Classic car Insurance Rates
Got a classic car, like a 1960s-era Mustang or a gull-wing Mercedes? You could be paying too much to insure it.
Roughly half of classic car owners put their collectible vehicles on a standard auto insurance policy without realizing that they could be paying too much for inadequate coverage, said Ford Heacock III, chief executive of Heacock Classic, a Florida-based insurer of antique and collectible cars.
"A lot of people who are into car collecting as a hobby might not be paying attention to things like insurance, " he said. "They just call their agent and add the car to their policy."

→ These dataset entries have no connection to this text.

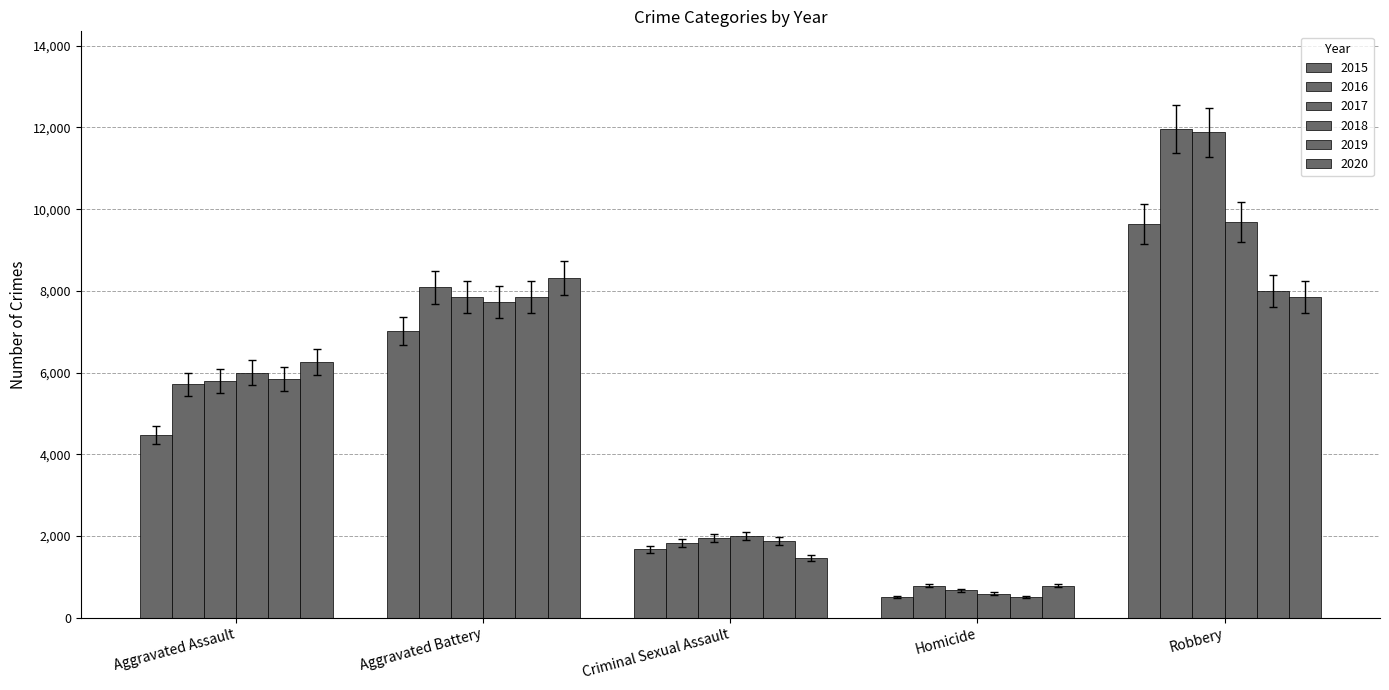

Is it true that 2018 equals 2477.2 at Aggravated Battery?

False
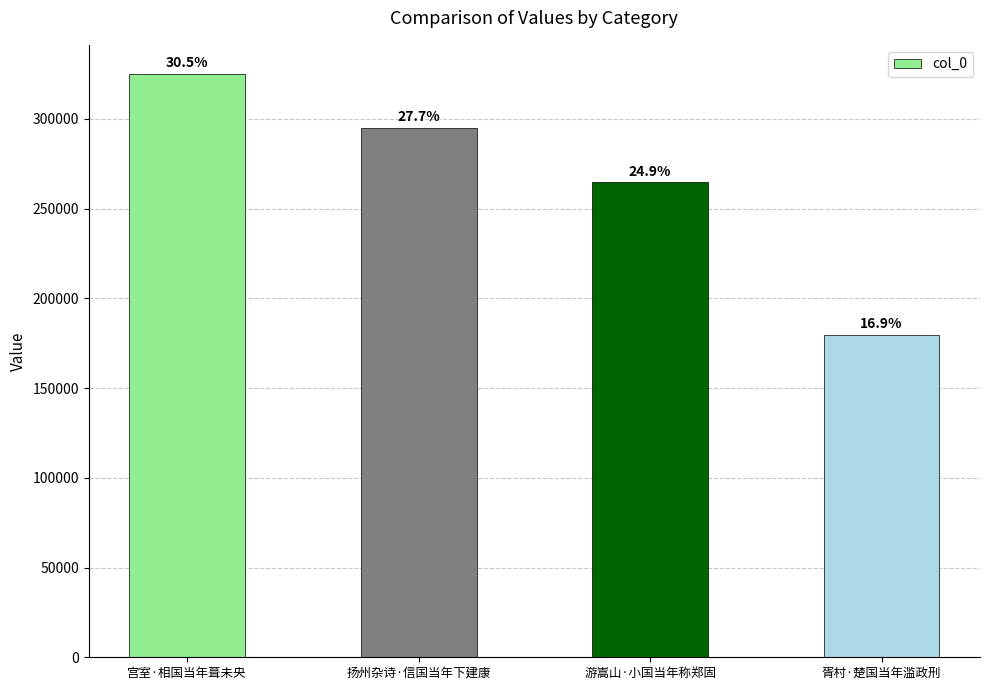

What is the change in value from 扬州杂诗·信国当年下建康 to 游嵩山·小国当年称郑固?

-30425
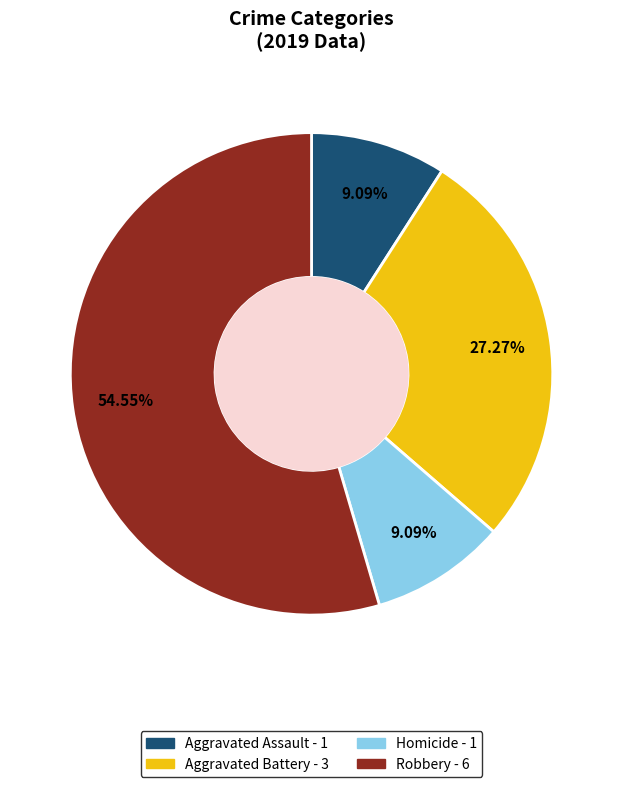

Does any single category account for the majority?

Yes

Or maybe you inherited Aunt Mabel's Chrysler 300 and are unaware that policies for collector cars even exist.
Insuring a classic with a traditional auto policy is a mistake for various reasons, Heacock said.
For one, traditional insurance is based on the notion that a car's value will decrease over time. But a classic car is likely to appreciate, especially if you're restoring it. You don't want to get a depreciated value if something happens to your pristine 1967 Jaguar XKE, he noted. But if you have a standard policy, that's generally what you'll get.
When buying a classic car insurance policy, which is offered by dozens of specialized insurance companies throughout the country, you and the insurer both agree to the car's replacement value. That price will be based on your assessment of the car's value and the price the car has brought at auction and in collector's sales. If the car is destroyed, you'll get that agreed-to value without having to dicker about depreciation.
It may seem counterintuitive that the premiums would be lower on a policy that provides a higher replacement cost. But the reason is simple: Classic and collectible cars are pampered (and driven infrequently and carefully).
"At the heart of insuring classic cars is the idea that this is your baby and you are not going to do anything to hurt it, " said Candysse Miller, executive director of the Insurance Information Network of California and an avowed car buff.
How much cheaper is classic car insurance? The answer varies widely based on the insurer and vehicle.
A State Farm spokesman said it might cost $470 annually to cover a 1968 Camaro with a traditional policy - with a lot of caveats. (Specifically, the driver had 30 years of experience, multiple discounts and a perfect driving record.)
State Farm would cut that rate by about 20% to $380 annually if you mentioned that it was a collectible car and that you planned to drive it mainly to shows and to show off, said State Farm spokesman Bob Devereux.